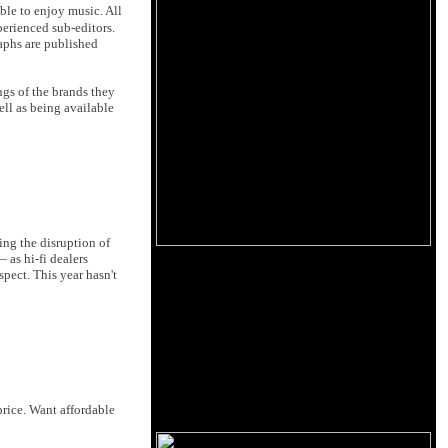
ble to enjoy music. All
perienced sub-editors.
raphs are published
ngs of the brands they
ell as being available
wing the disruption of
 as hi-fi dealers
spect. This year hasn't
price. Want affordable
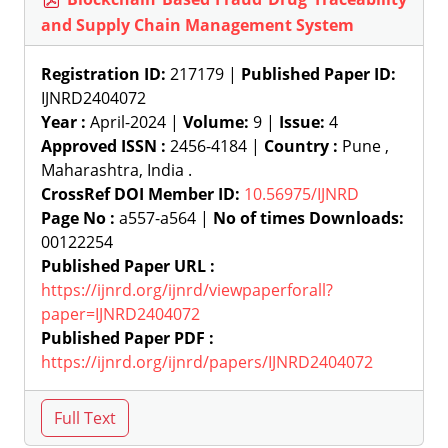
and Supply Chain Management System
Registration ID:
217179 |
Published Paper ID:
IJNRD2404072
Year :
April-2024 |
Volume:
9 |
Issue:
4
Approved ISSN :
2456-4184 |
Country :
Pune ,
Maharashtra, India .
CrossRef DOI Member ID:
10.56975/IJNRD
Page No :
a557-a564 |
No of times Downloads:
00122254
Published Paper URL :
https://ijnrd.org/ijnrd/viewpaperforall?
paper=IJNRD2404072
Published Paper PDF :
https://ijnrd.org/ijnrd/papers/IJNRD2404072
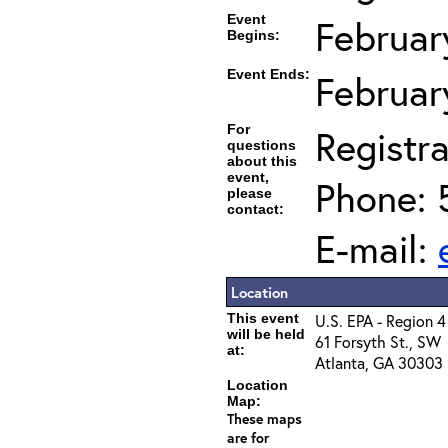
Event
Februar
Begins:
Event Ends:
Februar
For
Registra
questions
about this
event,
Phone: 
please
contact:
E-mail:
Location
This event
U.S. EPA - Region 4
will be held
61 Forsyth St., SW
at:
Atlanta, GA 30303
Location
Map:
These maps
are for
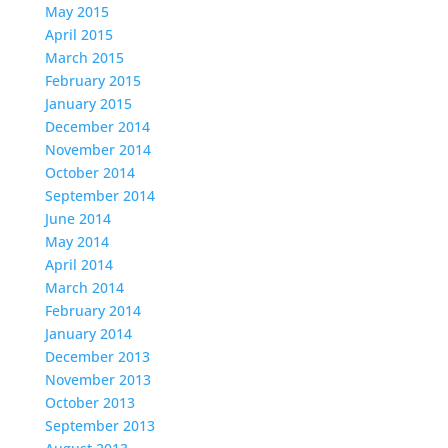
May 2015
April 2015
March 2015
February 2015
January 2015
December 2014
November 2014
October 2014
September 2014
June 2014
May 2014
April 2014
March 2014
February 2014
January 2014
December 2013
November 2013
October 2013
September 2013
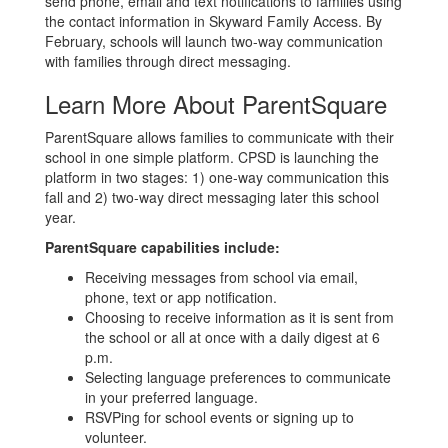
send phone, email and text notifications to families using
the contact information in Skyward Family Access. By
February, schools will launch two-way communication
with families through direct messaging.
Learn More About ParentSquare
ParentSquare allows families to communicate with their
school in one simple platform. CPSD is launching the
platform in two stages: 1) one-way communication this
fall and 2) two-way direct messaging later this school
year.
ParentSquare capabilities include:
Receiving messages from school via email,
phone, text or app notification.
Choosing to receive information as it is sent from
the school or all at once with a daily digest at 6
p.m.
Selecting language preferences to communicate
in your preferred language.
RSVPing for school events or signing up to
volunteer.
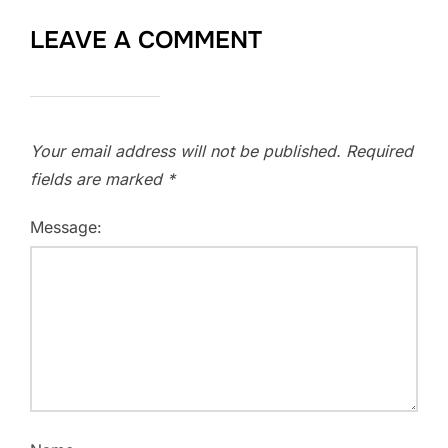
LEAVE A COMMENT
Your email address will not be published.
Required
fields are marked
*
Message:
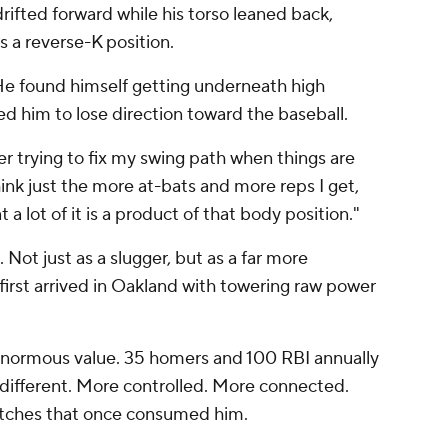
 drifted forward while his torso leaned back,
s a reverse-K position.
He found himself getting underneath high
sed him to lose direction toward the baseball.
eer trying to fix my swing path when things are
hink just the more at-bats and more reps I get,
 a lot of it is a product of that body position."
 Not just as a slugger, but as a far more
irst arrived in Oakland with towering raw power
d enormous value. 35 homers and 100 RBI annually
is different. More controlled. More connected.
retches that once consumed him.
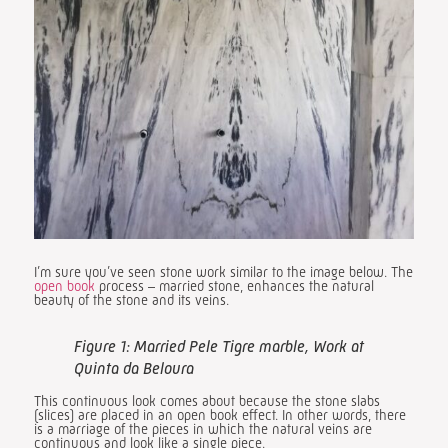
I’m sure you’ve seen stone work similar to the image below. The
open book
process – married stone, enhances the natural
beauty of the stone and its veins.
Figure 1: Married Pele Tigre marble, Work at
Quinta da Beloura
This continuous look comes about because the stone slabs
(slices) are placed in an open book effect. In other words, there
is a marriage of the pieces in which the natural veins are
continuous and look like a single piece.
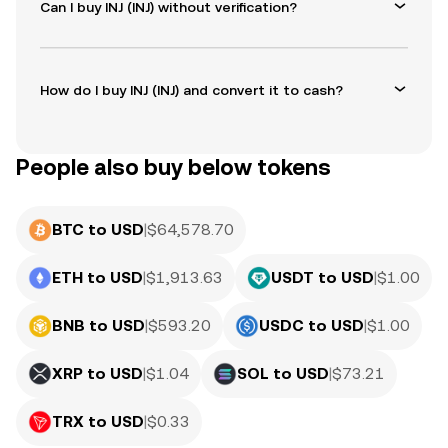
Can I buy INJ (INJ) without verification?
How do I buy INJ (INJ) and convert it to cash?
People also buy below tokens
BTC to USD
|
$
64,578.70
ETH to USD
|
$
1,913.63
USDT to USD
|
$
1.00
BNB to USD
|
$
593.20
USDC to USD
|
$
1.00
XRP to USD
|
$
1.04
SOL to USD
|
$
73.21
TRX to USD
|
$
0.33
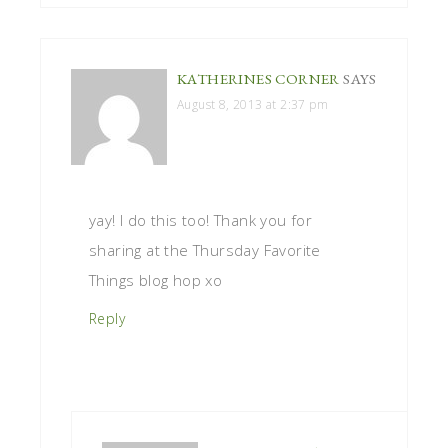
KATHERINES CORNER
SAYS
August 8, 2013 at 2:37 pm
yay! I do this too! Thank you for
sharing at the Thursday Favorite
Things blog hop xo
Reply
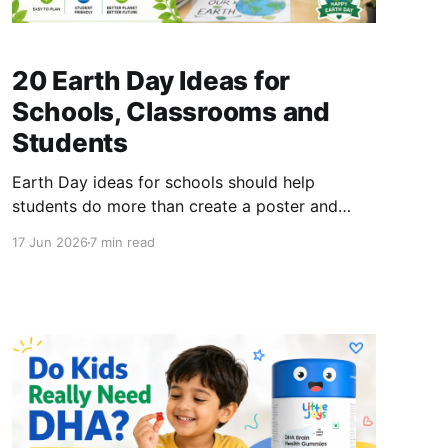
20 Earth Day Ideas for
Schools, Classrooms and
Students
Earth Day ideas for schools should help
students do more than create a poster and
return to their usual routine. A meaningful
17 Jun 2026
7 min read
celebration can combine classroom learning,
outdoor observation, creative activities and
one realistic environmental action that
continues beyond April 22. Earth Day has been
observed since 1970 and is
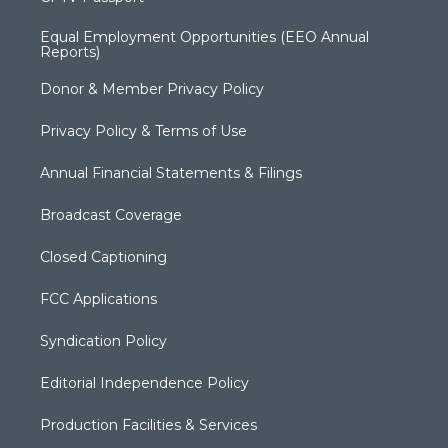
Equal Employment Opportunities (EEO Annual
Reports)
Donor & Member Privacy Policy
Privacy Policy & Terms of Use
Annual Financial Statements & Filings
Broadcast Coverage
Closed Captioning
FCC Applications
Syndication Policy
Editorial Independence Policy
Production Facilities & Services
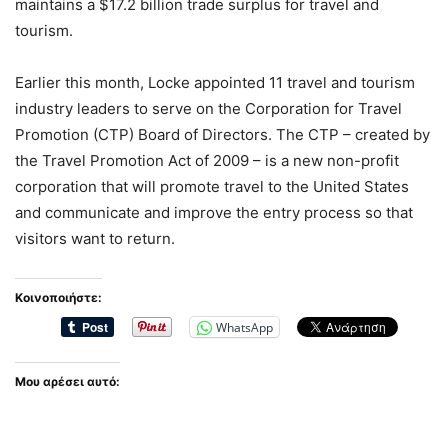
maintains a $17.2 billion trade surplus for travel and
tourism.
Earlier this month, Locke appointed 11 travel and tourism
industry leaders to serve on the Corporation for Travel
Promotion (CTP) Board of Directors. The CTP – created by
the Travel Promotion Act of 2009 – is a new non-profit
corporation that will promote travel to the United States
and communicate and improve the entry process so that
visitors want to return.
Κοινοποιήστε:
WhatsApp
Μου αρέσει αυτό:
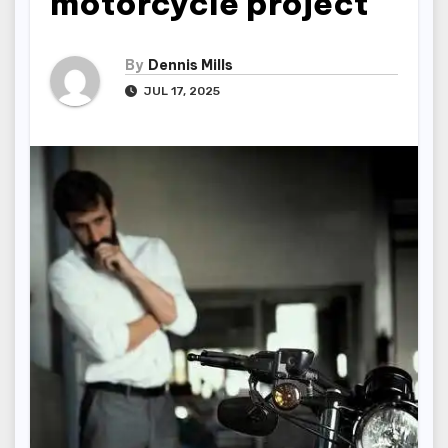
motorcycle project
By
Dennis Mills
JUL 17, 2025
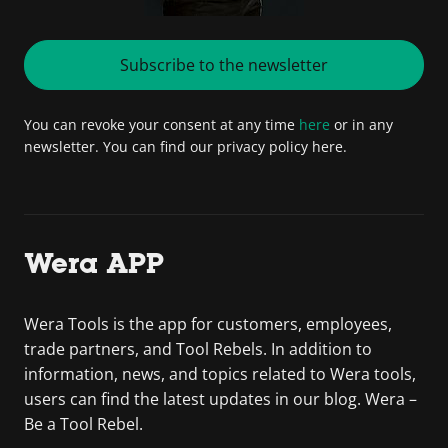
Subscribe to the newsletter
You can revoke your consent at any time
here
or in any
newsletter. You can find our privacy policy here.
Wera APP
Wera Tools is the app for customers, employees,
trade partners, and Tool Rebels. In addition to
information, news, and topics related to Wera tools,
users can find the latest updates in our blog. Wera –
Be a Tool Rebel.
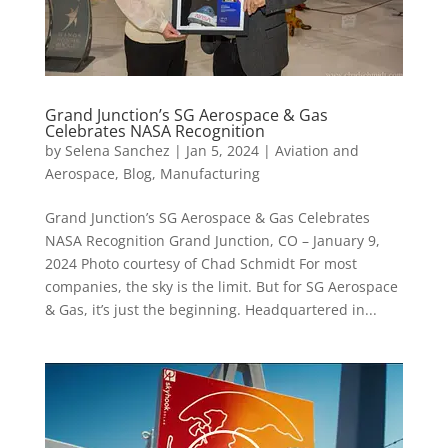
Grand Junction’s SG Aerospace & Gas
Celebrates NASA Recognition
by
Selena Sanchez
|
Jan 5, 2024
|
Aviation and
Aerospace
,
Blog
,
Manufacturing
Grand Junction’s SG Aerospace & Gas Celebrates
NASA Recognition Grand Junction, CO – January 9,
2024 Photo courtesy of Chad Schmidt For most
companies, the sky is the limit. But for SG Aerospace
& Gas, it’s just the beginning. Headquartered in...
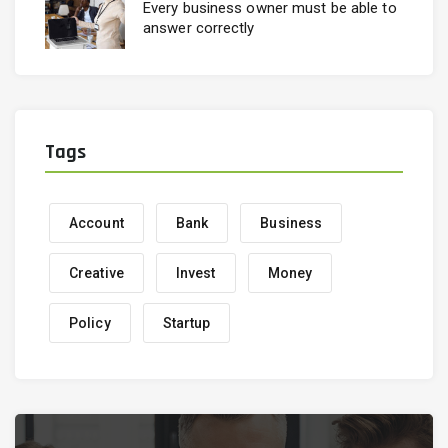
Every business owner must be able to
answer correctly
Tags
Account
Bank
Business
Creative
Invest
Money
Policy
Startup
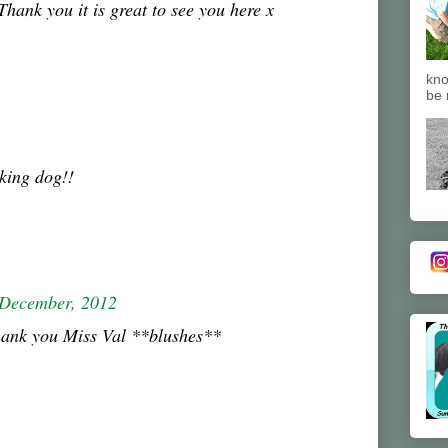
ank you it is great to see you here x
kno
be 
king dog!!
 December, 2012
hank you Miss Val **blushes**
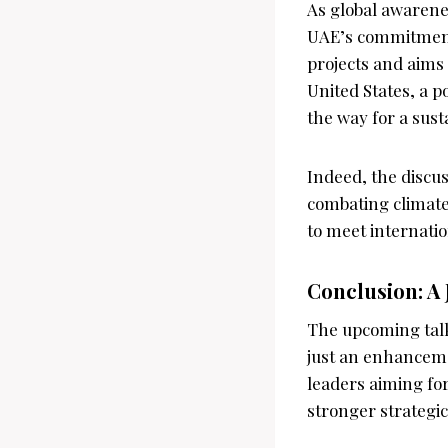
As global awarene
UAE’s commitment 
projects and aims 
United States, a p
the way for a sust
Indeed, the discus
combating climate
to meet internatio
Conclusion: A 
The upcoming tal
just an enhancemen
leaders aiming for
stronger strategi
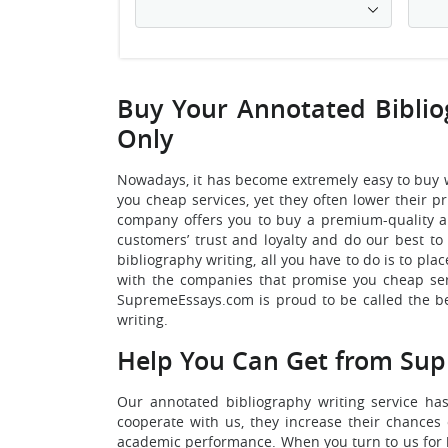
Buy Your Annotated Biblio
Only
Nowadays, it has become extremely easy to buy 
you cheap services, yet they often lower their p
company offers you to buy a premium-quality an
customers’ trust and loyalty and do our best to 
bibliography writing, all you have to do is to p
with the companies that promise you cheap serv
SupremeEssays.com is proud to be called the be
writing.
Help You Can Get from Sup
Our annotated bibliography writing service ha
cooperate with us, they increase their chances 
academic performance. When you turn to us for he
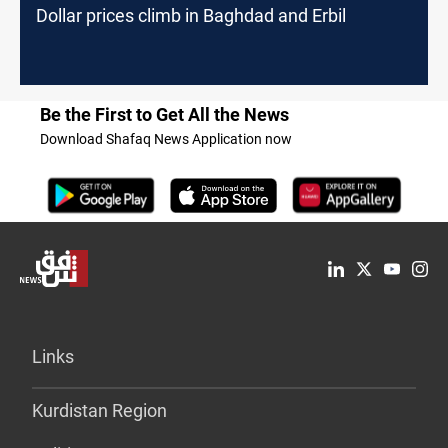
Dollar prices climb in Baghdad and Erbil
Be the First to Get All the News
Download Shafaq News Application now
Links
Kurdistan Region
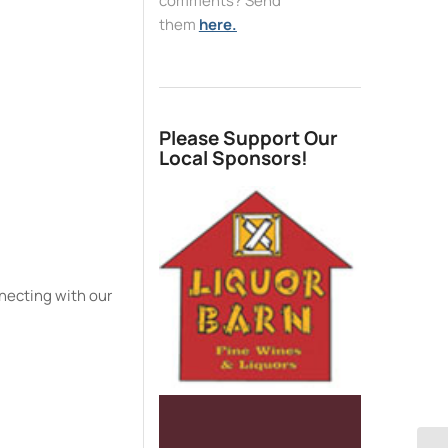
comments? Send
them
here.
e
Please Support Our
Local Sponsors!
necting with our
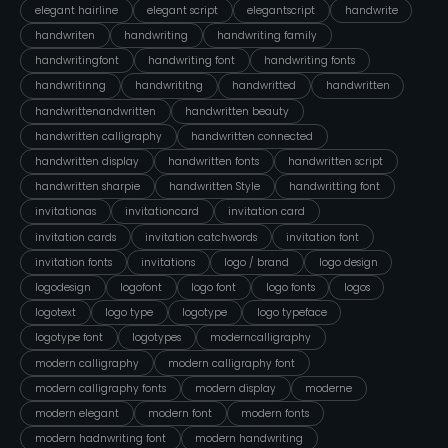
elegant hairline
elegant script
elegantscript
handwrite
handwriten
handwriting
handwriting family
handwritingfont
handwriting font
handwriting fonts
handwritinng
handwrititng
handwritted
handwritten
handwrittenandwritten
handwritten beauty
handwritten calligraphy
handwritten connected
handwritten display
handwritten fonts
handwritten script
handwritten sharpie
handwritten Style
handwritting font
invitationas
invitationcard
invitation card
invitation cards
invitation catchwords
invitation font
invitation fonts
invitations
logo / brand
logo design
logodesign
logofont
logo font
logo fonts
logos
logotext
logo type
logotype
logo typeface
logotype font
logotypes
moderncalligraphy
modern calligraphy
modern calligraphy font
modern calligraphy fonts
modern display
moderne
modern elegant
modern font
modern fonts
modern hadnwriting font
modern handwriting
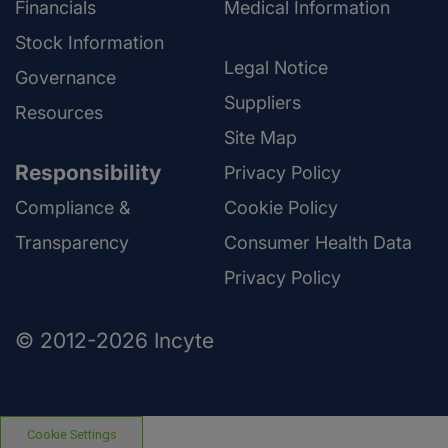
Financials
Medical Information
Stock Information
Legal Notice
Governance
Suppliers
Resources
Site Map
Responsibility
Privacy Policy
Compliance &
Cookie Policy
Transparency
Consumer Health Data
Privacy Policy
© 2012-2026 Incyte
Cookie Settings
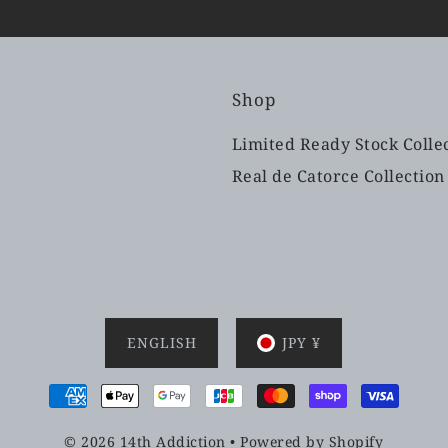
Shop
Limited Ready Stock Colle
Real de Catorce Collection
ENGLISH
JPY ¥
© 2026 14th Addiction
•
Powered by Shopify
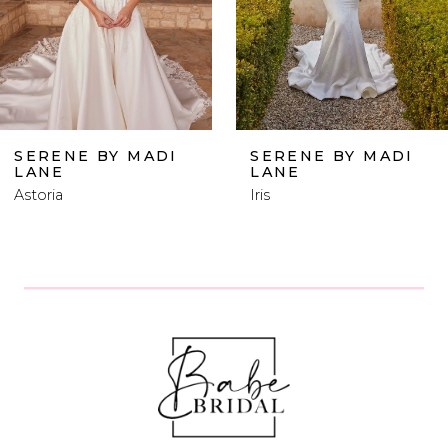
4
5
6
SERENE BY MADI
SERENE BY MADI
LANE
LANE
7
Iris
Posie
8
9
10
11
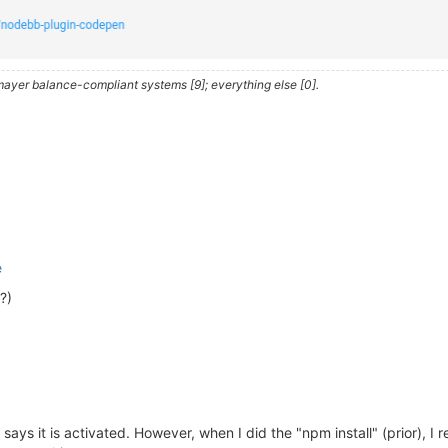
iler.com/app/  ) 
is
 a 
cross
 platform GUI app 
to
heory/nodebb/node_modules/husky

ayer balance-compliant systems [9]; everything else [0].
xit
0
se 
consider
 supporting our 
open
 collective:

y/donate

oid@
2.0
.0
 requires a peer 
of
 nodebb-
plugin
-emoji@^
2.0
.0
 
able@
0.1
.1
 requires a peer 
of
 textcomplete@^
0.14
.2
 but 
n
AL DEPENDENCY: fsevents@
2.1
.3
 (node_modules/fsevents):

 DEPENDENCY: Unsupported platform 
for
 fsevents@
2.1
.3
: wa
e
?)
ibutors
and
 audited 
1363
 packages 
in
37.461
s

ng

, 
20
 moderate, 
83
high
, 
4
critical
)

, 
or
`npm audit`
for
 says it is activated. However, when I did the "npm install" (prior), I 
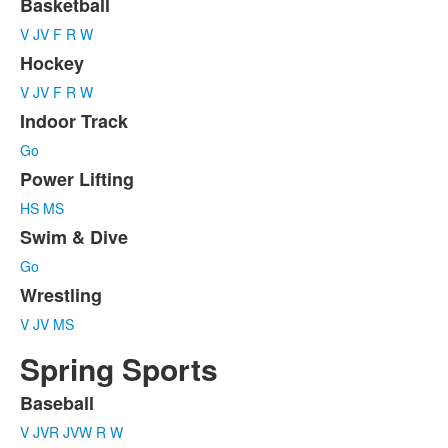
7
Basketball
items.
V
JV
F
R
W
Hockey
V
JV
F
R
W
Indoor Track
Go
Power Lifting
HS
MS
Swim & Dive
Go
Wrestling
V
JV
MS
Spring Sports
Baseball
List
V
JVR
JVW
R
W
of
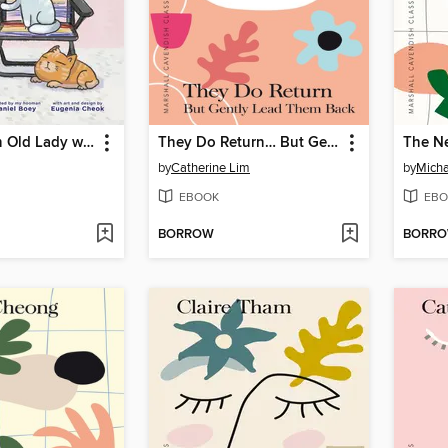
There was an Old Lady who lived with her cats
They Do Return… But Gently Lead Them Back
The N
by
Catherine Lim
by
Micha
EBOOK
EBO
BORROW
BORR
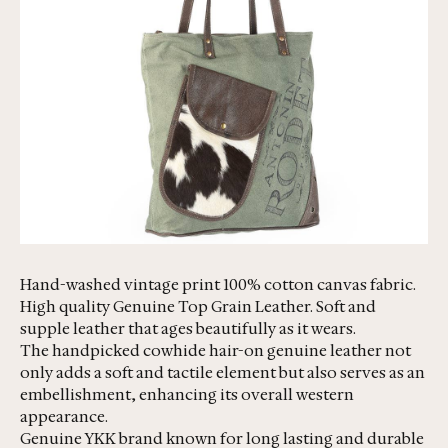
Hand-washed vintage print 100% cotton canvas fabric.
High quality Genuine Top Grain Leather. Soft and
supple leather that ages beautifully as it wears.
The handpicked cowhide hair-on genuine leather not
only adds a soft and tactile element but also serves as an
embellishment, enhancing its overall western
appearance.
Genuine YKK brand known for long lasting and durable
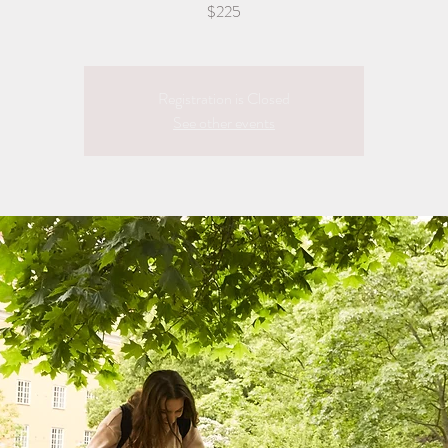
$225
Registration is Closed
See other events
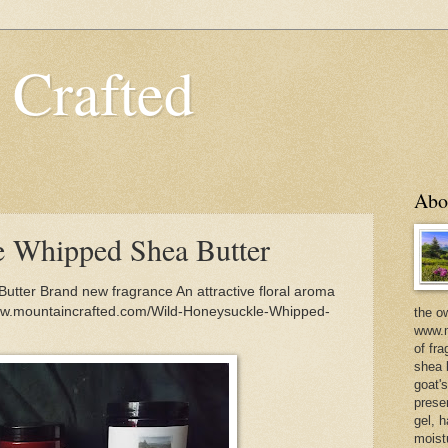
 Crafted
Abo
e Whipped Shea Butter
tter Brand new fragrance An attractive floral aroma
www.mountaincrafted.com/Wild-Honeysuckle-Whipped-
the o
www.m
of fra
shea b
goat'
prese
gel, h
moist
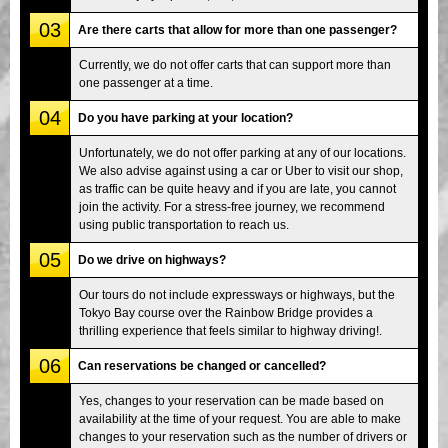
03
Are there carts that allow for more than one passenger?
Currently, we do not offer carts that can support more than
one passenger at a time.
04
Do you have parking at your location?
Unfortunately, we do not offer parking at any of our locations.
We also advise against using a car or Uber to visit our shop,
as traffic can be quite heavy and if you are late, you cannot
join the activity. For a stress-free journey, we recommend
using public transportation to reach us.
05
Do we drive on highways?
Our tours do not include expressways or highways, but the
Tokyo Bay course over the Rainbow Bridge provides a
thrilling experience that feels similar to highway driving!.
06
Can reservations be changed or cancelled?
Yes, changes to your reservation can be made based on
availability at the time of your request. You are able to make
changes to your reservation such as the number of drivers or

■ ■ ■

• [About this task]:
Your task is to transcribe, with no changes, only the lines of the listing above that lie between the line holding "invitations" and the line holding "modern hadnwriting font", inclusive.

• [Answer to this task]:
invitations
logo / brand
logo design
logodesign
logofont
logo font
logo fonts
logos
logotext
logo type
logotype
logo typeface
logotype font
logotypes
moderncalligraphy
modern calligraphy
modern calligraphy font
modern calligraphy fonts
modern display
moderne
modern elegant
modern font
modern fonts
modern hadnwriting font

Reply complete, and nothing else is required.